Depuis plus de 20 ans, la Maison d'Hérelle accompagne des gens vulnérables atteints du VIH. Au début, ils y venaient pour mourir. Aujourd'hui, grâce au progrès de la science, ils s'y posent le plus souvent pour mieux repartir. Jusqu'au 31 mars, la maison bénéficiait du soutien de Centraide. Le partenariat durait depuis 22 ans. Mais à la suite d'un changement d'orientation, le géant de la philanthropie sociale a décidé de couper les vivres aux organismes communautaires s'occupant de «santé physique». Résultat: un trou de 162 000$ dans le budget de la maison, déjà à bout de souffle.

La décision a été prise par Centraide il y a trois ans. Elle était motivée par une volonté d'adopter une stratégie de lutte contre la pauvreté et l'exclusion que l'on croit plus efficace. Une stratégie où la «santé physique» ne fait plus partie des priorités, sous prétexte qu'on veut privilégier les interventions auprès des jeunes, des familles et des populations vulnérables.

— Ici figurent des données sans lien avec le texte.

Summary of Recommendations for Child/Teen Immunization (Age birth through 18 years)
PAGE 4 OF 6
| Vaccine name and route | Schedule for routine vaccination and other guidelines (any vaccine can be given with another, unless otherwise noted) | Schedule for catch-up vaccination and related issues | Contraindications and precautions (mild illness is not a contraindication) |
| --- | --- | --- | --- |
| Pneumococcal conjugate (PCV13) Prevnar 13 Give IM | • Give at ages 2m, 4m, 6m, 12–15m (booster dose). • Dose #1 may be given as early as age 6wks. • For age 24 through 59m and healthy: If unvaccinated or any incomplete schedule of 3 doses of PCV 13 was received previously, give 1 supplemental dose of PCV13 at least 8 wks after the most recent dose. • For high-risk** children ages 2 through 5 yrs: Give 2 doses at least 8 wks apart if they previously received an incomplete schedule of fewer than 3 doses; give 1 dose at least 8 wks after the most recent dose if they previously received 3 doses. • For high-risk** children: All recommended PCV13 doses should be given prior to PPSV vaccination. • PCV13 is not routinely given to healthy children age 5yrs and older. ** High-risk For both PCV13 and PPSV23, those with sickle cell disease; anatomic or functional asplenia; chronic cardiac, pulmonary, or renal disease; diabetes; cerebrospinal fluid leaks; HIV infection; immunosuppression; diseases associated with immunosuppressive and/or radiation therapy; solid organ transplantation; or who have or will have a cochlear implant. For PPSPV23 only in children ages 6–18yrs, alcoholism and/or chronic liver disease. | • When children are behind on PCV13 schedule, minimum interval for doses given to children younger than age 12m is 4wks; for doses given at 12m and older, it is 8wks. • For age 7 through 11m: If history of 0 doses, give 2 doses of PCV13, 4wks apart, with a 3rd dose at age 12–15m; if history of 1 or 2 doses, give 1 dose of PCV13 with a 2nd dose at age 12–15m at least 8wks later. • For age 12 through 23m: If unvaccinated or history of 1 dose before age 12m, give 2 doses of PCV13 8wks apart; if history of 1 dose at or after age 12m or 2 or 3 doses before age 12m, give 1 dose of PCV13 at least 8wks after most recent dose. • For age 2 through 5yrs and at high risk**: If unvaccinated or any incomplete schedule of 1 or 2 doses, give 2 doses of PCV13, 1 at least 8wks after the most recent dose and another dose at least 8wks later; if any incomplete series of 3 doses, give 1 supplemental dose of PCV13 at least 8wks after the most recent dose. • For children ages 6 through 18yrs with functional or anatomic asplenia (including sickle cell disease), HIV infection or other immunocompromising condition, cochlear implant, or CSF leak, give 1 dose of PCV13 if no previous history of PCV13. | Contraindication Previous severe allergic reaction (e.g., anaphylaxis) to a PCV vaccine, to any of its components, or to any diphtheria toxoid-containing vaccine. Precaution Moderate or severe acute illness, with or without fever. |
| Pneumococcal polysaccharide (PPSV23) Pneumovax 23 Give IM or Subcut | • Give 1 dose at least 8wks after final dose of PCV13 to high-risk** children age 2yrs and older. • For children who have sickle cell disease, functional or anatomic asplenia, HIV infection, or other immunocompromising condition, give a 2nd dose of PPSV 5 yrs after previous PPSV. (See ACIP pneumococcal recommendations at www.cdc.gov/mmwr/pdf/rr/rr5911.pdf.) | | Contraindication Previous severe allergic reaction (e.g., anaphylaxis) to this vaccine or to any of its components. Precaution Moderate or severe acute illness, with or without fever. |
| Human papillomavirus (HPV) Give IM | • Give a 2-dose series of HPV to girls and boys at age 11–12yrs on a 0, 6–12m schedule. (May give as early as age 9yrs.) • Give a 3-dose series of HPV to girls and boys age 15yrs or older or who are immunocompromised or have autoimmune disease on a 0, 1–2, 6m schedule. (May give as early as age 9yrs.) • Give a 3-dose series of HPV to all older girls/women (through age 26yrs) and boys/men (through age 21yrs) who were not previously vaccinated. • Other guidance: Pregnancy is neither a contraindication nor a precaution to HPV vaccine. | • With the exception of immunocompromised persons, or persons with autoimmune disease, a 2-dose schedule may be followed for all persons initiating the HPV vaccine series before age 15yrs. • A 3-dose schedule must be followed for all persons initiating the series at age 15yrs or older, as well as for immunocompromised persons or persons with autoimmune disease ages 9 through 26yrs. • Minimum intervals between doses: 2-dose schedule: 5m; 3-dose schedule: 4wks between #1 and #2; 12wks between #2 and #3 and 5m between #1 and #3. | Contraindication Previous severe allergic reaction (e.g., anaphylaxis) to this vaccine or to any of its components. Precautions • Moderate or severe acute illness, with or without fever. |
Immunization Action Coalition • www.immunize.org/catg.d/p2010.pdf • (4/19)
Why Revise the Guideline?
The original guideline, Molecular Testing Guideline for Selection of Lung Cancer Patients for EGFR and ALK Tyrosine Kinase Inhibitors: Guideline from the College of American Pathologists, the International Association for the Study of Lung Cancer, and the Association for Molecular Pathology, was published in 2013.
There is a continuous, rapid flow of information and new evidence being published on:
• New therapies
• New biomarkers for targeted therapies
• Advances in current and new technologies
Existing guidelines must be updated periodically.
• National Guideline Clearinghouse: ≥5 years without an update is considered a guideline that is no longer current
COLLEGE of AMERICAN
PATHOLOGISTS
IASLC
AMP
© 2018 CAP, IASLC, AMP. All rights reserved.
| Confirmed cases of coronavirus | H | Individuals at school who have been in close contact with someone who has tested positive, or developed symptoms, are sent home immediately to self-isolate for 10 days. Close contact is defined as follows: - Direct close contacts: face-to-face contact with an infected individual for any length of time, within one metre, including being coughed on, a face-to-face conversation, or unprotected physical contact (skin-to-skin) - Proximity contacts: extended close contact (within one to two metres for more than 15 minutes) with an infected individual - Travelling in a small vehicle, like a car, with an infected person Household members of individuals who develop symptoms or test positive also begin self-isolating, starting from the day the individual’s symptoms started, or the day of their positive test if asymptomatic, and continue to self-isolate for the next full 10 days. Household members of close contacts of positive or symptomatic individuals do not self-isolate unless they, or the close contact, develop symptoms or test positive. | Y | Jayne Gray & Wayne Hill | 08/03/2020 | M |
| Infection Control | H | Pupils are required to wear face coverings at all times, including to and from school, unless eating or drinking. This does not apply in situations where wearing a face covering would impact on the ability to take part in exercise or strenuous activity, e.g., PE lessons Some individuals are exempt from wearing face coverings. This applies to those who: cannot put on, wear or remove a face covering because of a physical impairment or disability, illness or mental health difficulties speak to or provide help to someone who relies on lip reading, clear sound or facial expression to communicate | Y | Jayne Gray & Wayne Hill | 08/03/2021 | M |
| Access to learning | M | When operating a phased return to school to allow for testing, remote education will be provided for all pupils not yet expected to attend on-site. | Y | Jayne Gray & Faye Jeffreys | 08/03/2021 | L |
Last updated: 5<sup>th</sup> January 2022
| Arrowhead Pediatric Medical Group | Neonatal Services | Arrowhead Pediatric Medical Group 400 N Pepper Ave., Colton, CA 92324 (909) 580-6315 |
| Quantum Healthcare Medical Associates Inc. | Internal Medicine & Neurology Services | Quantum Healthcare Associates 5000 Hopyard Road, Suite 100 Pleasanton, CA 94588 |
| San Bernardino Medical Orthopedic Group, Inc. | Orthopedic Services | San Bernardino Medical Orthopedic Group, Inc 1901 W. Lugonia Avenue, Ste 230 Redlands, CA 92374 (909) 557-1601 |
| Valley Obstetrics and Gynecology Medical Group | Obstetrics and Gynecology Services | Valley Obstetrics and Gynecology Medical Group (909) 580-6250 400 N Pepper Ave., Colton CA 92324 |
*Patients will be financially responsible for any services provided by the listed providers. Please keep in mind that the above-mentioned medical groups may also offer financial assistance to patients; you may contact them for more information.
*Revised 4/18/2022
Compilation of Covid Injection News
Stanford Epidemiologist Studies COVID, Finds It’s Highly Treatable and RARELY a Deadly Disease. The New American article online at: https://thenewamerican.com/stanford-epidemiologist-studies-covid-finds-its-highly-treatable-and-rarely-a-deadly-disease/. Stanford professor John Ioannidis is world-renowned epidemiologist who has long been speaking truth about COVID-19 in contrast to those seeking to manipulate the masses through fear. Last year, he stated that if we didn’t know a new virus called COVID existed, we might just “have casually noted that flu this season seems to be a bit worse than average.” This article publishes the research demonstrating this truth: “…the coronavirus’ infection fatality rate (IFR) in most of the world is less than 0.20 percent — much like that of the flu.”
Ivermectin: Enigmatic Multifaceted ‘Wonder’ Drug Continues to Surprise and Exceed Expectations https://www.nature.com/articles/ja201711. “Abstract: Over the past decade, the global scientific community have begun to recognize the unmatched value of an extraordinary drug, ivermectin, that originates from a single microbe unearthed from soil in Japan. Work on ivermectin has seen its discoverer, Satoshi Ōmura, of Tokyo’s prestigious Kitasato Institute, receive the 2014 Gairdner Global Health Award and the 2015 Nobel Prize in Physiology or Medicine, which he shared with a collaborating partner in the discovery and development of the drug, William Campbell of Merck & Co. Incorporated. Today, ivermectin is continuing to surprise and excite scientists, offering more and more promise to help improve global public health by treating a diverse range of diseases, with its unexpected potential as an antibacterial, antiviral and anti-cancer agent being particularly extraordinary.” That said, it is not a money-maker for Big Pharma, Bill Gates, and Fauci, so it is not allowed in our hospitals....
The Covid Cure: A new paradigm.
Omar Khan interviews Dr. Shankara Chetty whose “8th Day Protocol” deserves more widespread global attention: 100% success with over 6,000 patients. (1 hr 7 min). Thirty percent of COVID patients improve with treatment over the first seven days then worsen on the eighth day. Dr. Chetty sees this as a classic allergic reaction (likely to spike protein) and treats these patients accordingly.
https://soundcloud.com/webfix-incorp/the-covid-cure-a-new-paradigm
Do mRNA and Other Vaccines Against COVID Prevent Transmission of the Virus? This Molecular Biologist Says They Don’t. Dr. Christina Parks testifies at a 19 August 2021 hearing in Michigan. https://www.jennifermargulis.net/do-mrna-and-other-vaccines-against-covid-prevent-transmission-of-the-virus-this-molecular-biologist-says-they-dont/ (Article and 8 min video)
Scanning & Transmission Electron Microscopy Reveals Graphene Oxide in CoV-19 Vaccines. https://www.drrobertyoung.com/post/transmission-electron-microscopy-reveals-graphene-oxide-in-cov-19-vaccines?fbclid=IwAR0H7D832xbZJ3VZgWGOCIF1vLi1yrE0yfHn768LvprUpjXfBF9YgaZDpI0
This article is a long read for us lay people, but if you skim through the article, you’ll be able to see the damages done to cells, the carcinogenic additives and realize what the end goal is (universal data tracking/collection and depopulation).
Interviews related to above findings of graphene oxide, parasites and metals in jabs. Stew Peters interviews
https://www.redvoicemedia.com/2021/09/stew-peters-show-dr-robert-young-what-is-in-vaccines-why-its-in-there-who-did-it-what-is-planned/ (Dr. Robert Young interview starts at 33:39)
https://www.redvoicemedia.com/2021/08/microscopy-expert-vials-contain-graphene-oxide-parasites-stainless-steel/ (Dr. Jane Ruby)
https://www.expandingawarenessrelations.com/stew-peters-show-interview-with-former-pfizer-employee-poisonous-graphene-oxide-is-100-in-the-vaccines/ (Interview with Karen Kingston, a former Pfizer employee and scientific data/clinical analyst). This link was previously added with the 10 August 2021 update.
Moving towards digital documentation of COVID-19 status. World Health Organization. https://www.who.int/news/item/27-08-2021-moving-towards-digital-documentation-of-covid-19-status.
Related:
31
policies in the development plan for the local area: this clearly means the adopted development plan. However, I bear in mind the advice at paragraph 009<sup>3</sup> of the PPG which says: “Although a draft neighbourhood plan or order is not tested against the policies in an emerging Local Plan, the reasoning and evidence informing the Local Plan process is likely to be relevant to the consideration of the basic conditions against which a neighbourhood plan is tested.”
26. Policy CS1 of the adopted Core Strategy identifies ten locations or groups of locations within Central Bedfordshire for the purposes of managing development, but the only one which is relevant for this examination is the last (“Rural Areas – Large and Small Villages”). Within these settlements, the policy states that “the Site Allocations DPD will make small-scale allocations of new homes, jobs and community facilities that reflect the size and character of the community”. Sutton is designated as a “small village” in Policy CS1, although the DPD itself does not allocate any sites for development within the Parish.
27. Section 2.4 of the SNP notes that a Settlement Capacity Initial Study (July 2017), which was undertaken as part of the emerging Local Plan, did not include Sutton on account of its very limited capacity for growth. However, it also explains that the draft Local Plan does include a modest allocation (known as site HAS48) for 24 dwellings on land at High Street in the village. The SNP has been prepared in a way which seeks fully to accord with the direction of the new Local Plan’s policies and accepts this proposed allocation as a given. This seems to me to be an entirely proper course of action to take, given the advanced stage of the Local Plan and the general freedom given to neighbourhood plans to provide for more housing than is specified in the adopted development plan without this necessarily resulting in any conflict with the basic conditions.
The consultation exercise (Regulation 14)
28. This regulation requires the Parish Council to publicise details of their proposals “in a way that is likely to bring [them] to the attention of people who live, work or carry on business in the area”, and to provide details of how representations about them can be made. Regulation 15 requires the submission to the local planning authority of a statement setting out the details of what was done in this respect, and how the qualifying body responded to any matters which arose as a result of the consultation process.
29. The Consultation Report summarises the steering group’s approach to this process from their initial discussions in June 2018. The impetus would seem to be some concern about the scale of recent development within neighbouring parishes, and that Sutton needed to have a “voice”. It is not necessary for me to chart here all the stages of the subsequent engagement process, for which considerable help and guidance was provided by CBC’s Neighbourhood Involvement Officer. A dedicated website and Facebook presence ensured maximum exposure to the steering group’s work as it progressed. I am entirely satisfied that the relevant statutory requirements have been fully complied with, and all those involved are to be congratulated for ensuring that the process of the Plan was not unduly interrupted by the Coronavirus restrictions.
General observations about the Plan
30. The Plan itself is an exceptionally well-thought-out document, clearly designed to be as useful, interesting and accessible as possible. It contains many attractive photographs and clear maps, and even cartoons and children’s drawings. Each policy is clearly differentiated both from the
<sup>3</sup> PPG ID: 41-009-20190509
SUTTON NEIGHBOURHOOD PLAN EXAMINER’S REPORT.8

À cause de ces coupes, depuis le 1er avril, le nombre de places à la Maison d'Hérelle a été réduit de 17 à 12. Et la directrice, Michèle Blanchard, est inquiète. Sa cause n'est ni populaire ni glamour. Les donateurs ne se bousculent pas au portillon. Les subventions diminuent. Les salaires qu'elle offre à son personnel dévoué sont déjà ridiculement bas comparés à ceux du réseau de la santé. Et, comble du malheur, comme la maison est en sol argileux, il faut de toute urgence y mettre des pieux. Rares sont les philanthropes séduits par la lutte contre le sida. Plus rares encore sont ceux qui veulent payer pour des pieux... «On va peut-être être obligés de fermer nos portes», dit-elle.

C'est ce qui est arrivé à l'OMPAC, un des six autres organismes touchés par les coupes en «santé physique» de Centraide. En décembre, après 30 ans de bons services, cet organisme venant en aide aux personnes atteintes du cancer a dû fermer ses portes.

En laissant tomber ces organismes, Centraide a pu récupérer 1 million sur les quelque 55 millions amassés chaque année. Mais j'avoue ne pas comprendre la logique qui sous-tend cette décision. La maladie, qu'il s'agisse du cancer ou du VIH, n'est-elle pas aussi un facteur de pauvreté et de vulnérabilité qui, inévitablement, affecte des familles?

«Centraide ne peut pas embrasser toutes les causes», me dit Claude Masse, directeur du Service des allocations. Il dit souhaiter de tout coeur que la Maison d'Hérelle poursuive sa mission. Mais les bons souhaits ne remplacent malheureusement pas ce trou de 162 000$ dans un budget déjà serré.

Si la Maison d'Hérelle jetait l'argent par les fenêtres, on aurait pu comprendre. Auparavant, Centraide avait l'habitude de couper les vivres aux organismes délinquants qui faisaient preuve d'incompétence. Ce n'est pas le cas ici, me confirme M. Masse. Centraide a même remis à la Maison d'Hérelle et aux autres organismes amputés de leur financement à la suite de ce changement de cap une lettre de recommandation témoignant de la qualité de leur gestion et de leur intervention. Un peu comme si on leur disait: «Félicitations pour votre bon travail... Mais désolé, vous êtes renvoyés.»

Centraide dit vouloir faire du Grand Montréal un «milieu où les gens vulnérables ont les moyens de vivre dignement». «C'est exactement ce que fait la Maison d'Hérelle», souffle Michel.

Donner les moyens de vivre dignement. Donner les moyens de mourir dignement, aussi, ajoute-t-il, même s'il ne veut plus mourir. «Mais si j'avais à terminer mes jours, je voudrais les terminer ici», dit-il.

Ému, il me parle de ce résidant, devenu un ami, qui est venu à la Maison d'Hérelle pour y mourir. «On a eu un fou rire la veille de sa mort...»

«Je voudrais terminer mes jours en riant.»